Police arrested Haley and charged her with Whitney's crimes. The legal snafu was eventually unraveled and Haley's record expunged, but the news of her arrest was posted on Facebook, and she believes she lost at least one job opportunity because of it.

"After a certain extent, we tried to keep our distance from Whitney and Amanda. It was definitely doing us more harm, trying to help," Haley said.

"We loved from a distance," Diane added.

"At this point, they both had been doing it for so long, even speaking to them, they were not the same anymore," Haley added.

Diane said that Whitney's health problems, exacerbated by living on the street, persisted into her 30s. When she was arrested in December, she was not well.

"Whitney was actually trying to clean herself up some. She had been sick. She was trying to get off of some of the drugs she was on," Diane said.

Amanda also had talked about going to treatment. She had spent some time in rehabilitation programs, but the treatments never quite stuck, and she at times would go months without communicating with her family. Still, she had a total of eight children, and she was about to have a grandchild.

"We never gave up full hope that they would actually get clean and stuff, especially since Amanda was about to be a grandma," Haley said. "We thought maybe that would really open her eyes."

Tragedy

It was not to be. And now, with both women dead, their family has been left to pick up the pieces, grappling with the broken lives of each woman and untangling all they left behind.

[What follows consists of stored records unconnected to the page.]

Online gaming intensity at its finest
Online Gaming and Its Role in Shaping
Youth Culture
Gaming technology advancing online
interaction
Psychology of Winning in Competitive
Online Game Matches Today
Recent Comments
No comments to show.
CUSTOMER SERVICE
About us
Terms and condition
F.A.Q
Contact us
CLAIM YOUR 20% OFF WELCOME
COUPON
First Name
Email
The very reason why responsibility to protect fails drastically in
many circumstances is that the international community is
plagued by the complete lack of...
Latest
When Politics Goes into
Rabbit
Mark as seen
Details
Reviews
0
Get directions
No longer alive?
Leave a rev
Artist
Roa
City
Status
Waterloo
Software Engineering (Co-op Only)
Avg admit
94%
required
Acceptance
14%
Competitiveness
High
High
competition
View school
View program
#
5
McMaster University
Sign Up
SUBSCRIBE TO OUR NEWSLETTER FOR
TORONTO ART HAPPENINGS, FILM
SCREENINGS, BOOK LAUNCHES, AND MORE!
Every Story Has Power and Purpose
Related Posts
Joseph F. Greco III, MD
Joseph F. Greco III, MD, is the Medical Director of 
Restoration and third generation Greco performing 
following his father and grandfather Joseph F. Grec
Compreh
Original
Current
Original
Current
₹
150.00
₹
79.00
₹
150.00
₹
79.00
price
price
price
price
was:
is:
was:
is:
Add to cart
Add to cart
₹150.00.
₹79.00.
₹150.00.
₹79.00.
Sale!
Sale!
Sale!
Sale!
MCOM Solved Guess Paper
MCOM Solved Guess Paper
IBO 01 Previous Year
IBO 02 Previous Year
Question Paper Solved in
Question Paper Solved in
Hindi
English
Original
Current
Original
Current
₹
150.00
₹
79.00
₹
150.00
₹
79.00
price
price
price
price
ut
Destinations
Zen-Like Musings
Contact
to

"No matter what they've done, we still loved them, and we tried to do everything to get them clean," Haley said.

Haley added that watching Whitney in particular die in the hospital after her stay in the Cleveland County Detention Center has angered her.

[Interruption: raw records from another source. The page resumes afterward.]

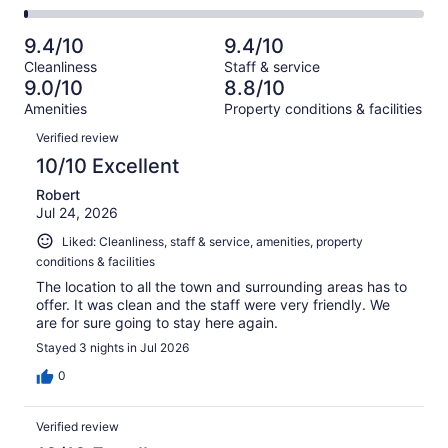
-
1012
71
2
of
Poor.
reviews
out
-
1012
18
9.4/10
9.4/10
of
Terrible.
reviews
out
Cleanliness
Staff & service
1012
12
of
9.0/10
8.8/10
reviews
out
1012
Amenities
Property conditions & facilities
of
reviews
Reviews
1012
Verified review
reviews
10/10 Excellent
Robert
Jul 24, 2026
Liked: Cleanliness, staff & service, amenities, property
conditions & facilities
The location to all the town and surrounding areas has to
offer. It was clean and the staff were very friendly. We
are for sure going to stay here again.
Stayed 3 nights in Jul 2026
0
Verified review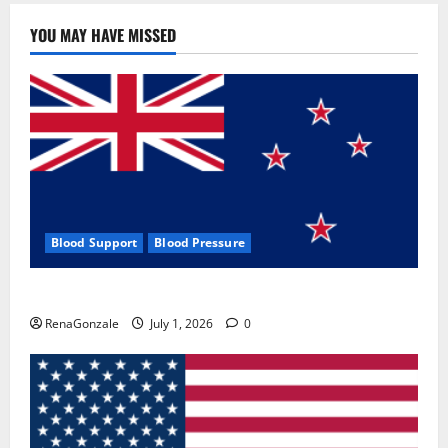
YOU MAY HAVE MISSED
Blood Support
Blood Pressure
Zentava Glycogen Control Get Exclusive Offers!?
RenaGonzale
July 1, 2026
0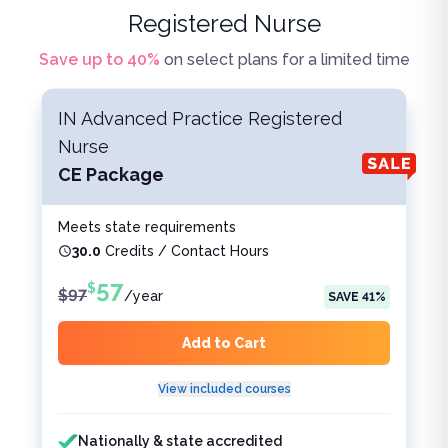
Registered Nurse
Save up to
40
%
on select plans for a limited time
IN Advanced Practice Registered
Nurse
CE Package
Meets state requirements
30.0
Credits / Contact Hours
57
$
$
97
/
year
SAVE
41
%
Add to Cart
View included courses
Features included
Features not included
Nationally & state accredited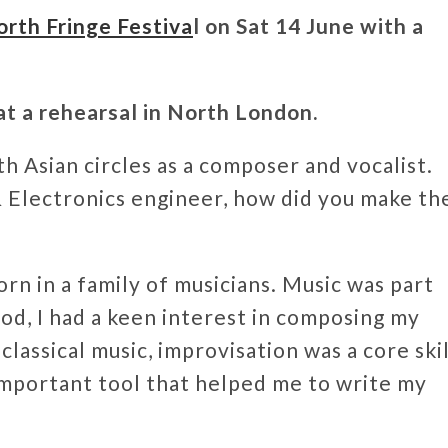
th Fringe Festiva
l on Sat 14 June with a
t a rehearsal in North London.
h Asian circles as a composer and vocalist.
 & Electronics engineer, how did you make th
rn in a family of musicians. Music was part
od, I had a keen interest in composing my
classical music, improvisation was a core skil
important tool that helped me to write my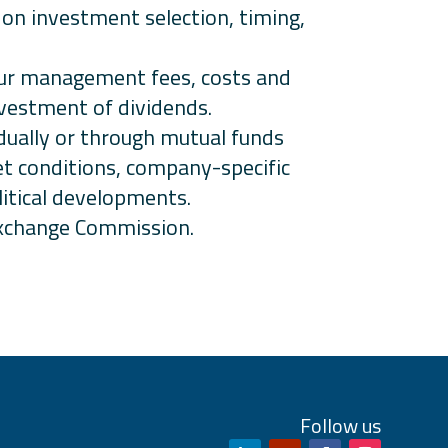
d on investment selection, timing,
incur management fees, costs and
nvestment of dividends.
idually or through mutual funds
et conditions, company-specific
litical developments.
 Exchange Commission.
Follow us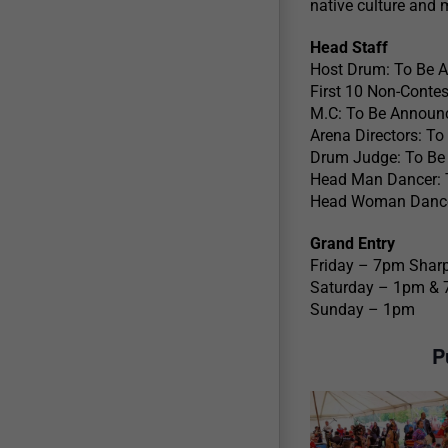
native culture and 
Head Staff
Host Drum: To Be 
First 10 Non-Contes
M.C: To Be Announ
Arena Directors: T
Drum Judge: To Be
Head Man Dancer: 
Head Woman Dance
Grand Entry
Friday – 7pm Sharp
Saturday – 1pm &
Sunday – 1pm
P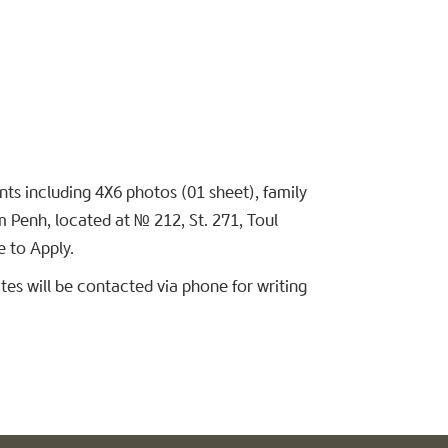
s including 4X6 photos (01 sheet), family
m Penh, located at № 212, St. 271, Toul
 to Apply.
es will be contacted via phone for writing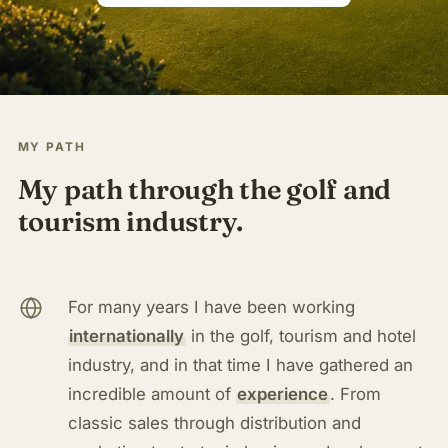
MY PATH
My path through the golf and
tourism industry.
For many years I have been working
internationally
in the golf, tourism and hotel
industry, and in that time I have gathered an
incredible amount of
experience
. From
classic sales through distribution and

Amanda Whitley, left, and her sister, Whitney Brooks, fought in their younger years, but as adults, they became closer, and Amanda was devastated by her sister's death.
Amanda Whitley, left, and her sister, Whitney Brooks, fought in their younger years, but as adults, they became closer, and Amanda was devastated by her sister's death.

"I kept my distance from Whitney, especially after the whole identity thing. We didn't have too much to do with each other. But she knew I loved her," she said. "And I know she loved me deep down."

Since her two daughters died, Diane has had her own medical problems, which she feels are a result of her grief.

"I was in the hospital a few weeks ago. They said that my heart on the right side is enlarged, which is specified as a type of broken heart syndrome," she said. "No mother should have to lose two kids in a month. I was used to them being gone, you know, three or four months at a time and doing whatever, but at least I knew they would be back. They would call me, and now, I don't have that anymore."